▶ Исходный текст

───

Видите, какая история. Вот это сложный вопрос, на самом деле, неоднозначный. Конан Дойл создал своего христологического персонажа — Холмса, с глуповатым другом — Ватсоном, с агентом зла — Мориарти, со смертью и воскресением у Рейхенбахского водопада, со всем набором качеств и чудачеств, которые трикстеру приличествуют. И отсутствие женщины рядом с ним, понятное дело, вкладывается в этот же набор. Но в одном здесь вопрос: мы знаем, что трикстер всегда несет благую весть, несет определенную программу, концепцию, и так далее. Благая весть Холмса — это его рационализм, сугубый прагматизм и, я бы сказал, абсолютный материализм его мышления. Потому что он же, как и всякий трикстер, живет в темные века. Он живет между просвещением и модерном, в эпоху достаточно разгулявшего мракобесия, и Холмс не приемлет иррациональных объяснений ни одного феномена. Все, о чем говорит и думает Холмс, всегда объясняется примерно материалистическим образом, какие бы подсказки, какие бы мистические версии ему не подбрасывались, он всегда находит своего виновника. Ну там кроме одного дела, в котором он, как вы знаете, потерпел крах, это там, где бесследное исчезновение человека, который вернулся в дом за зонтиком и пропал,— это, наверное, придумано для того, чтобы мир сохранял некоторую долю таинственности, без которой он неинтересен.

───

▶ Данные
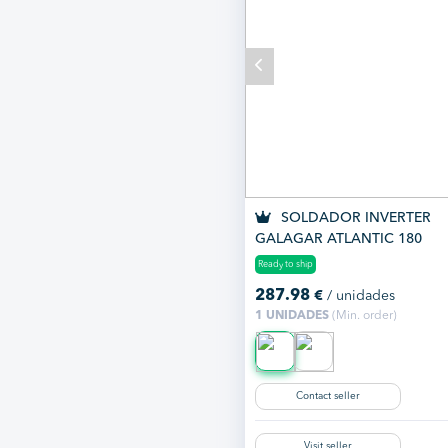
SOLDADOR INVERTER
GALAGAR ATLANTIC 180
Ready to ship
287.98
€
/ unidades
1 UNIDADES
(Min. order)
Contact seller
Visit seller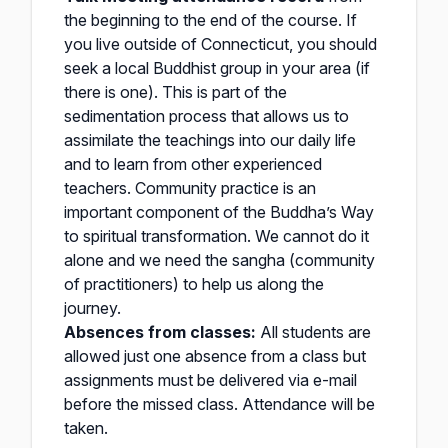
the beginning to the end of the course. If
you live outside of Connecticut, you should
seek a local Buddhist group in your area (if
there is one). This is part of the
sedimentation process that allows us to
assimilate the teachings into our daily life
and to learn from other experienced
teachers. Community practice is an
important component of the Buddha’s Way
to spiritual transformation. We cannot do it
alone and we need the sangha (community
of practitioners) to help us along the
journey.
Absences from classes:
All students are
allowed just one absence from a class but
assignments must be delivered via e-mail
before the missed class. Attendance will be
taken.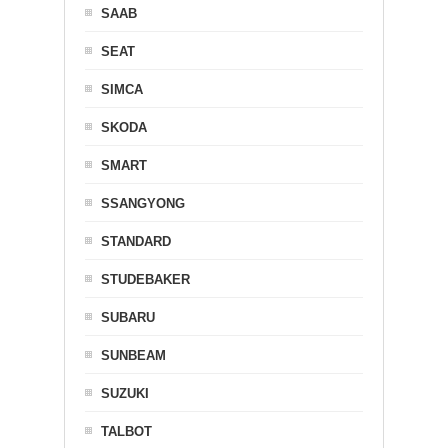
SAAB
SEAT
SIMCA
SKODA
SMART
SSANGYONG
STANDARD
STUDEBAKER
SUBARU
SUNBEAM
SUZUKI
TALBOT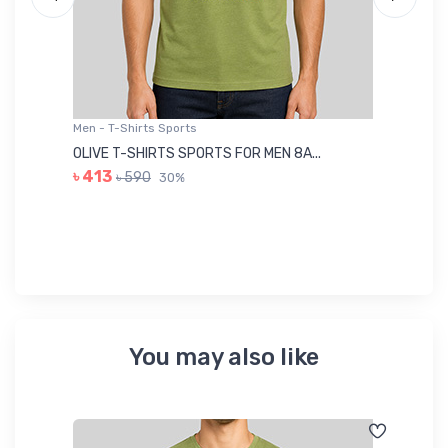
Men - T-Shirts Sports
Me
OLIVE T-SHIRTS SPORTS FOR MEN 8A...
GR
৳ 413
৳ 590
30%
৳ 
You may also like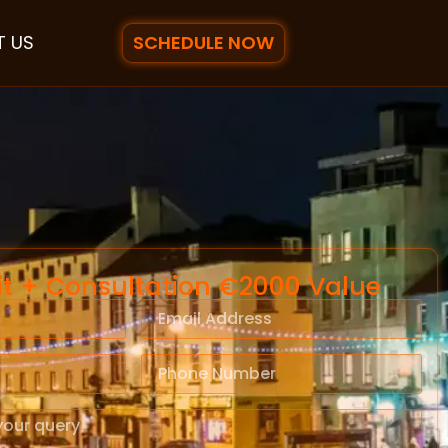
SCHEDULE NOW
 US
it + Consultation €2000 Value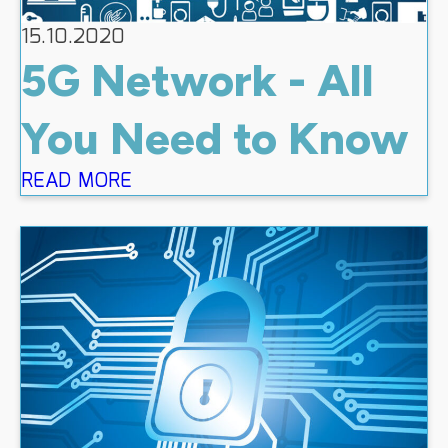
15.10.2020
5G Network - All
You Need to Know
READ MORE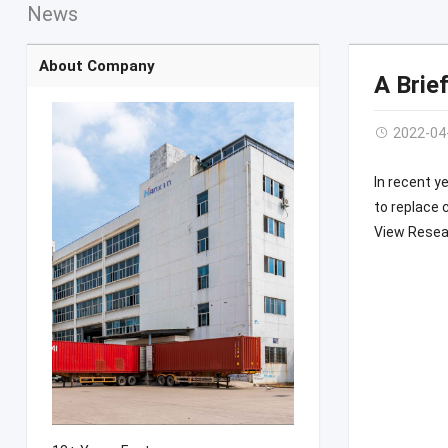
News
About Company
A Brie
2022-04
In recent y
to replace 
View Resear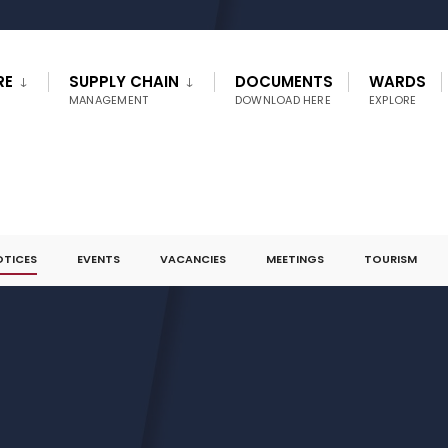
RE
SUPPLY CHAIN
DOCUMENTS
WARDS
MANAGEMENT
DOWNLOAD HERE
EXPLORE
OTICES
EVENTS
VACANCIES
MEETINGS
TOURISM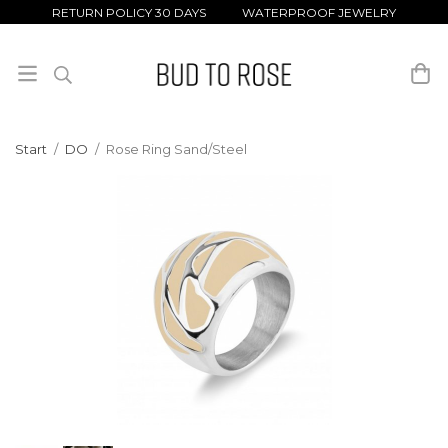
RETURN POLICY 30 DAYS WATERPROOF JEWELRY
Start
/
DO
/
Rose Ring Sand/Steel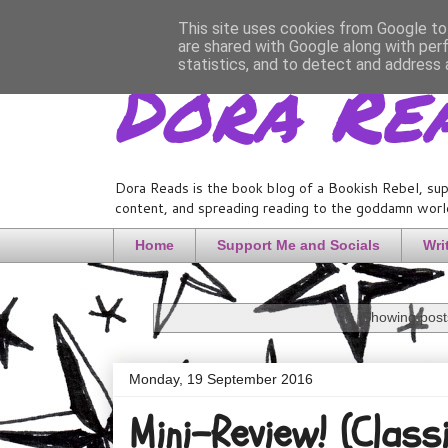
This site uses cookies from Google to 
are shared with Google along with per
Dora Re
statistics, and to detect and address 
Dora Reads is the book blog of a Bookish Rebel, sup
content, and spreading reading to the goddamn world
Home
Support Me and Socials
Wri
Showing posts
Monday, 19 September 2016
Mini-Review! (Class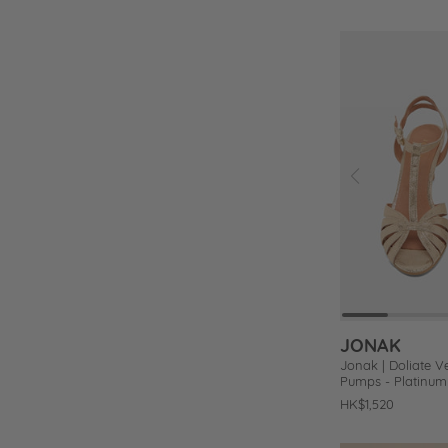
price
price
Prev
Add
to
Wishlist
JONAK
Jonak | Doliate V
Pumps - Platinum 
Regular
HK$1,520
price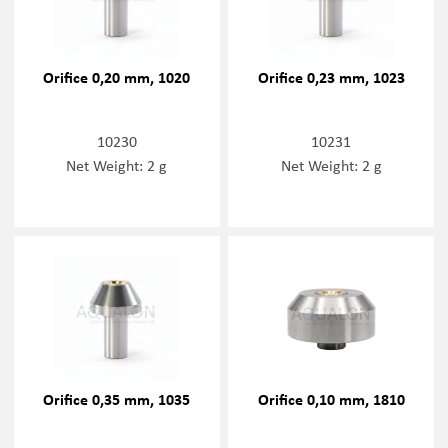
Orifice 0,20 mm, 1020
Orifice 0,23 mm, 1023
10230
10231
Net Weight: 2 g
Net Weight: 2 g
Orifice 0,35 mm, 1035
Orifice 0,10 mm, 1810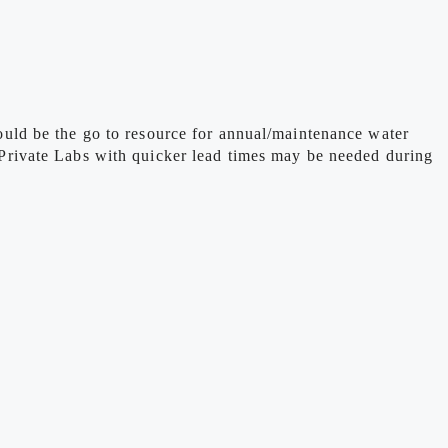
uld be the go to resource for annual/maintenance water
re Private Labs with quicker lead times may be needed during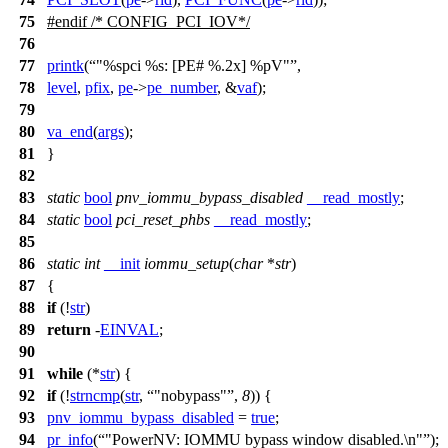
75
#
endif
/* CONFIG_PCI_IOV*/
76
77
printk
(
"%spci %s: [PE# %.2x] %pV"
,
78
level
,
pfix
,
pe
->
pe_number
, &
vaf
);
79
80
va_end
(
args
);
81
}
82
83
static
bool
pnv_iommu_bypass_disabled
__read_mostly
;
84
static
bool
pci_reset_phbs
__read_mostly
;
85
86
static
int
__init
iommu_setup
(
char
*
str
)
87
{
88
if
(!
str
)
89
return
-
EINVAL
;
90
91
while
(*
str
) {
92
if
(!
strncmp
(
str
,
"nobypass"
,
8
)) {
93
pnv_iommu_bypass_disabled
=
true
;
94
pr_info
(
"PowerNV: IOMMU bypass window disabled.\n"
);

───

▶ Задание
Подхватите рассуждение о Холмсе как трикстере и продолжите этот текст сразу после его последнего предложения. Записи для выполнения задания не понадобятся.

▶ Ответ
Так вот, благая весть Холмса — это его сугубый рационализм. Это отказ от мистический туманностей викторианства, которые позволили Джеку Потрошителю уйти безнаказанным… В общем, отказ от темного века, в котором он живет. Он как бы светом разума озаряет этот мир. Я не исключаю, что в какой-то момент Конан Дойлу стал скучен объяснимый мир, и он увлекся спиритуализмом. Но у меня есть серьезное подозрение, что Конан Дойл ни в какой спиритизм не верил, и его вера в эти знаменитых маленьких фей, которые сфотографированы путем монтажа, и вера его в возможность анализа слюнных желез медиума, в которых вдруг обнаруживается слюна вызванных им персонажей, и так далее. Все это просто его интерес к оккультизму и мистике, который продиктован исключительно сюжетными, а не мировоззренческими… Понимаете, он обладал счастливейшими навыком писать увлекательно, он любил и умел сочинять интересные истории, и почему бы не предположить, что весь его оккультизм и вся его вера в это дело, довольно глупая,— что все это попытка написать ещё один, самый увлекательный роман.
Понимаете, ведь Дойл — не Честертон. Это для Честертона характерны истинные увлечения не мистикой, которую он не любил, а волшебными, необъяснимыми, нерациональными сюжетами. Даже в его детективах очень велик момент иррационального, момент некоторого благородного безумия, а Конан Дойл был, мне кажется, человек вполне материалистического склада. Весь его мистицизм, весь его интерес к вызыванию духов был попыткой написать, мне кажется, ещё один роман. Потому что я не верю, что он отрекся от Холмса. Холмс же в огромной степени был автопортретом, и Конан Дойл сам любил в свободное время разгадывать криминальные загадки.